So you took the plunge and invested in new software. Whether you are introducing the new technology to every employee in your organization, or just a departmental team, it can often be an exciting but stressful time. If you want to ensure you maximize adoption to see a return on your investment, you need to onboard your technology effectively.
Software Insider recently published a report on the most important factors when purchasing software, and ease of use was ranked last in the priority of consideration factors. Organizations are choosing price, features, integrations and support over ease of use. Which means, these same organizations need to make sure they are not overlooking the costs of training their employees.
New technology is no good on its own. You need the right people with the right skills and know how to utilize your new tool in order to create value for your business. Prevent your team from running the risk of not investing in employee training. Set your new technology onboarding up for success by following these 3 guidelines.
You likely already have goals in mind regarding the return on your software investment. In order to meet those goals you need to create specific and measurable objectives for what each employee should be able to accomplish with the new technology. Ensure you get the most out of your technology by identifying SMART (specific, measurable, attainable, results-oriented and time bound) goals and then pair them with your business metrics.
At Learnkit we help our client’s achieve learning goals that align with key business drivers to ensure a positive impact on the business. Keep these goals in mind when building your onboarding and remember to set targets that are easily achievable for your team members. At first, your goal should just be to get people using the software, not to turn them off from using it by making it a make-work project. At the end of the day, if the technology you’re implementing solves the needs of your business and employees well, it should be a straight forward to keep them using it and proving the ROI.

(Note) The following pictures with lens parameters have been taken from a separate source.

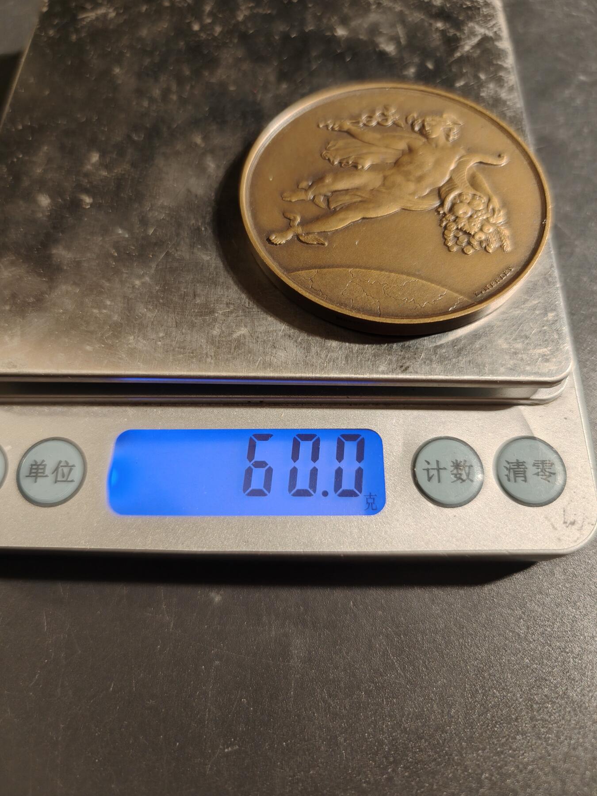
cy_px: 398
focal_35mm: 23
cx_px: 298
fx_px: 529
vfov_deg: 73.9
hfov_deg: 58.9
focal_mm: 6.06
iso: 250
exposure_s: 1/167
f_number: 1.6
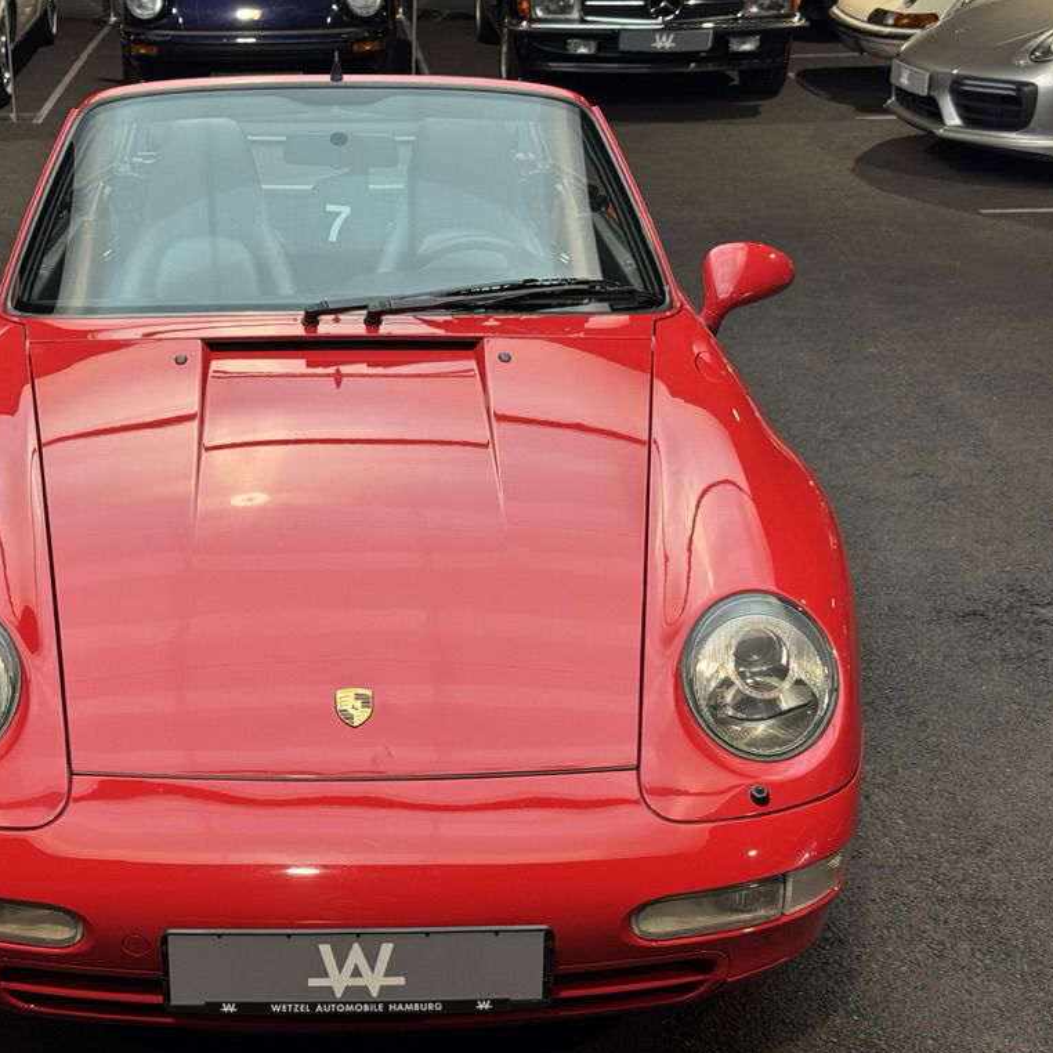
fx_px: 1962
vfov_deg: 30.0
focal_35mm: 57
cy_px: 528
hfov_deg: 29.9
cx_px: 363
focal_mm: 6.76
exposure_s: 1/100
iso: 100
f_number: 1.78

At first, your goal should just be to get people using the software, not to turn them off from using it by making it a make-work project. At the end of the day, if the technology you’re implementing solves the needs of your business and employees well, it should be a straight forward to keep them using it and proving the ROI.
Everyone learns differently. Meaning different learning styles, at a different pace and with different needs. Make sure your training for the new software meets the variation in learning needs and is also accessible when your employees need it. Providing training with asynchronous elearning modules allows your employees to access the information how they need it and when they need it.
With real-time access, your employees can review the learning on their own and revisit concepts that they need to spend more time with. This allows learners to lean on elearning opposed to solely relying on memory or support materials from an in-person training session.
For the best results from your onboarding, always blend your training. By providing a combination of in-person and online support for your employees you will be able to make the most of the time and dollars spent in-person with a trainer. Use learning to teach foundational concepts to allow your employees to have a solid baseline knowledge.
By bringing everyone to the same level, you can make better use of the time spent in a group setting learning about the technology. Elearning also helps to protect productivity by minimizing the time spent in group settings, by delivering learning through a cost-effective online medium.
Implementing a new technology often calls for changes in business processes and infrastructure, so it is critical to ensure you make a smooth transition. While it may require a significant additional amount of effort to invest in training your employees, if you do it right, it will be worth the effort in the end.
Following these 3 guidelines will help you to utilize the best practices for getting your team up to speed on your new technology in the least time possible, and therefore, providing a better and quicker return on your technology investment.